### Estratto di partenza
LA PRODUZIONE ARTIGIANALE DELLA CALCE
L’estrazione della pietra a vari scopi e utilizzi è sempre stata una componente fondamentale nelle comunità montane, legata in modo particolare all’attività edilizia, nonché alla tipologia abitativa emergente nel bacino dell’Alta Valle Trompia.
Mentre le abitazioni a corte o cascine della Media e Bassa Valle venivano prevalentemente costruite facendo ricorso ai mattoni o laterizi vari in cotto, quelle dell’Alta Valle vedevano una spiccata preminenza nell’impiego di pietra e legno. Venivano costruite su un notevole basamento in pietra locale con travature e tetto in legno e copertura in coppi o lastre di pietra, anche se non è difficile trovare ancora edifici con la copertura in ‘scandole’ di legno[1].
Era comune la pratica dell’estrazione delle pietre da cava a scopo edilizio, ma in modo particolare largamente diffuso era l’ormai estinto processo artigianale per la produzione della calce viva, attuato mediante l’antico metodo della cottura della pietra calcarea attraverso le calchére o calcare. Trattasi di fornaci nelle quali si cuocevano le pietre; diffusissime in tutta l’area dolomitica e prealpina in quanto la materia prima, la roccia calcarea, è sempre di ottima qualità, il prodotto finale veniva a volte commercializzato in luoghi lontani, ma principalmente serviva per le necessità locali. Solitamente vi era una calchéra in ogni comunità; la qualità del prodotto era direttamente proporzionale alla qualità della materia prima e all’abilità e all’esperienza di colui che vi lavorava[2].

### Dati di partenza
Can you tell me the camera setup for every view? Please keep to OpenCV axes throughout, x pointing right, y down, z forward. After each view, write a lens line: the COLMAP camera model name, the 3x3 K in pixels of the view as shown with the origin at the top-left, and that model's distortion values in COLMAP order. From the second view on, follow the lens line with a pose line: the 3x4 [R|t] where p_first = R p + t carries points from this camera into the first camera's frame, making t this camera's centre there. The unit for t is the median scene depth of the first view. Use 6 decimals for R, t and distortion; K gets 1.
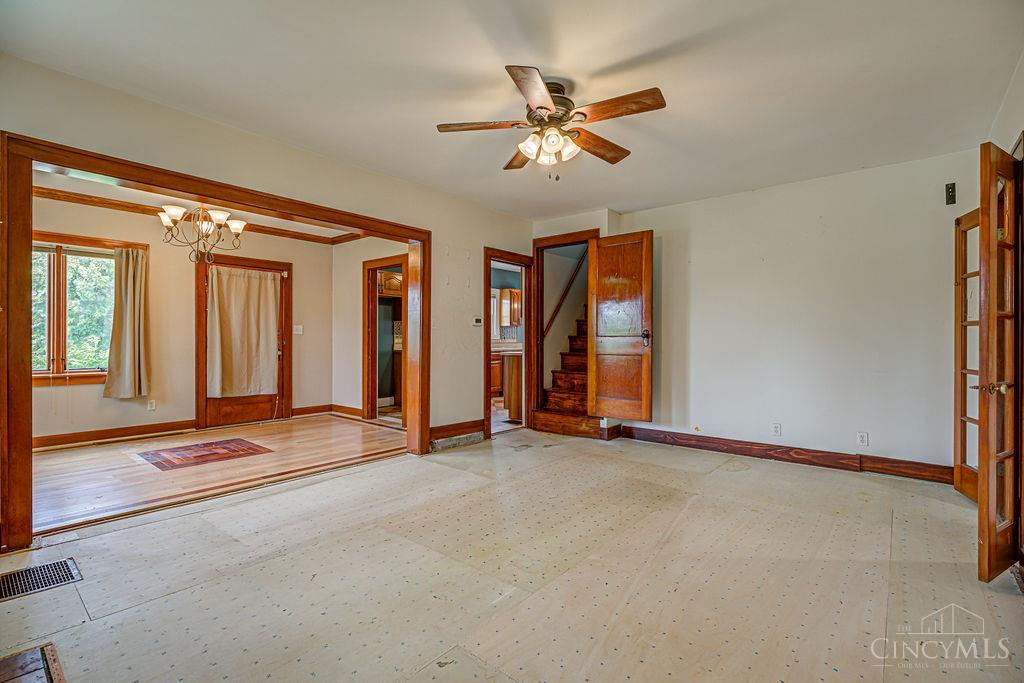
lens RADIAL K [[468.4, 0, 515.5], [0, 468.4, 339.1], [0, 0, 1]] dist [-0.006443, -0.000523]
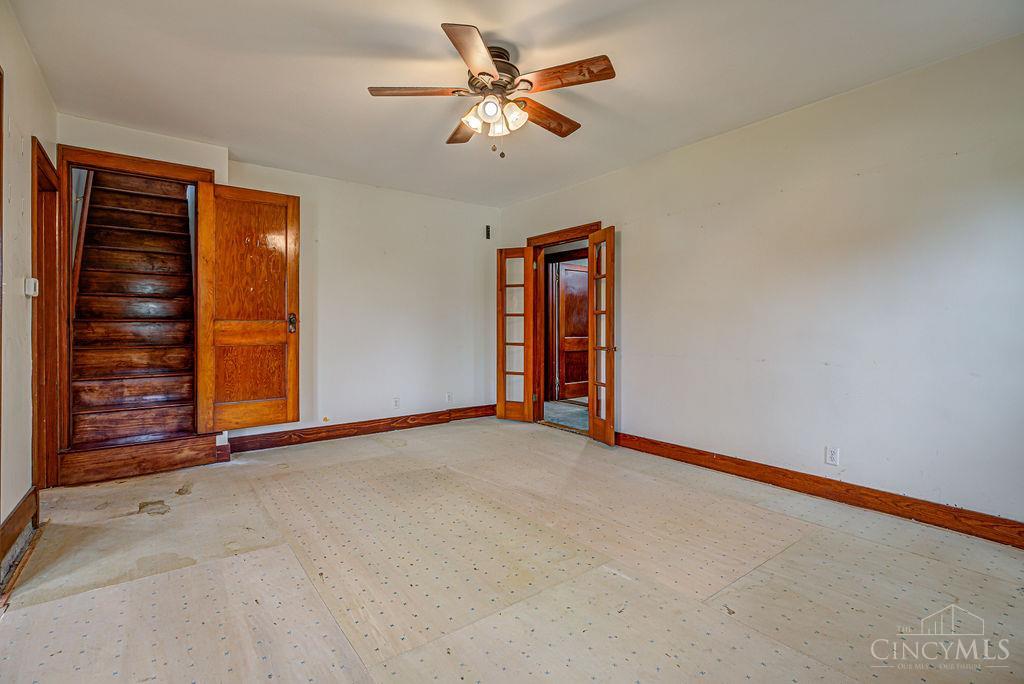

### Compiti da svolgere
(a) Per favore, elenca tutti i materiali di copertura dei tetti nominati nel testo sulla calce.
(b) Prosegui il testo sulla calce subito dopo la sua ultima frase.

### Risposte per compito
(a)
- coppi
- lastre di pietra
- scandole di legno

(b)
Non è facile individuare i resti delle calchére, ormai assorbiti dalla vegetazione e men che meno fabbricarne di nuove: la montagna deve essere di natura calcarea con rocce contenenti consistenti percentuali di carbonato di calcio (CaCo3), ricoperta di castagni e di faggi e con pendii non troppo scoscesi per consentire di ricavare nei suoi fianchi gli spazi pianeggianti necessari a costituire l’unità produttiva[3].
Le calchére sono per praticità addossate al terreno per almeno un terzo; hanno forma a tino con diametro variabile dai tre ai cinque metri, altezza da due a quattro metri, muratura portante a secco composta da pietre resistenti al fuoco e munita di due aperture una sulla sommità e una alla base consistente in una portella larga un metro e non più alta di due metri sostenuta da un’architrave. Essa serviva a trasportare all’interno il pietrame calcareo, il combustibile necessario ed estrarre la calce ad operazione ultimata [4].
Schema di Calchera
fonte: www.lagodigardamagazine.it
Per produrre la calce si raccoglievano sassi di roccia calcarea, le ‘prede’, in apposite zone di cavatura definite in toponomastica come ‘cave’ o ghiaioni detti ‘gerre’: le dimensioni non dovevano essere eccessive per favorire la più facile lavorabilità nella sistemazione all’interno della fornace; inoltre si provvedeva ad accumulare fascine di legname nelle immediate vicinanze per poter alimentare continuamente la combustione per tutto il periodo necessario alla calcinazione delle pietre [5].
La gestione della calchéra era affidata ad una ‘compagnia’ o ‘società’ cioè un gruppo di quattro o cinque persone delle quali solamente uno era un vero ‘calcheròt’ cioè un artigiano specializzato nelle tecniche costruttive della calchéra; gli altri erano semplicemente dei manovali o prestatori d’opera che collaboravano nella costruzione e nel controllo della combustione. Spesso il calcheròt veniva interpellato solamente per la realizzazione del ‘volt’ (volta) della fornace che doveva sostenere tutto il peso delle pietre destinate alla produzione e come tale veniva pagato ad ore per il tempo strettamente necessario, dopodiché il resto del lavoro veniva condotto dai componenti della compagnia; interessante rilevare che il termine ‘compagnia’ veniva anche utilizzato per definire le squadre operanti nei forni fusori della valle nonché nell’attività mineraria locale (es. compagnie di mineranti).
L’accumulo di legname per la combustione (il lavoro più lungo e faticoso) iniziava in autunno e a volte si protraeva fino a gennaio inoltrato. Si preparavano fascine di circa dieci chili e per far funzionare una calchéra ne potevano servire più di 1500; una volta accatastata la legna nei pressi della calchéra si procedeva al recupero delle pietre necessarie.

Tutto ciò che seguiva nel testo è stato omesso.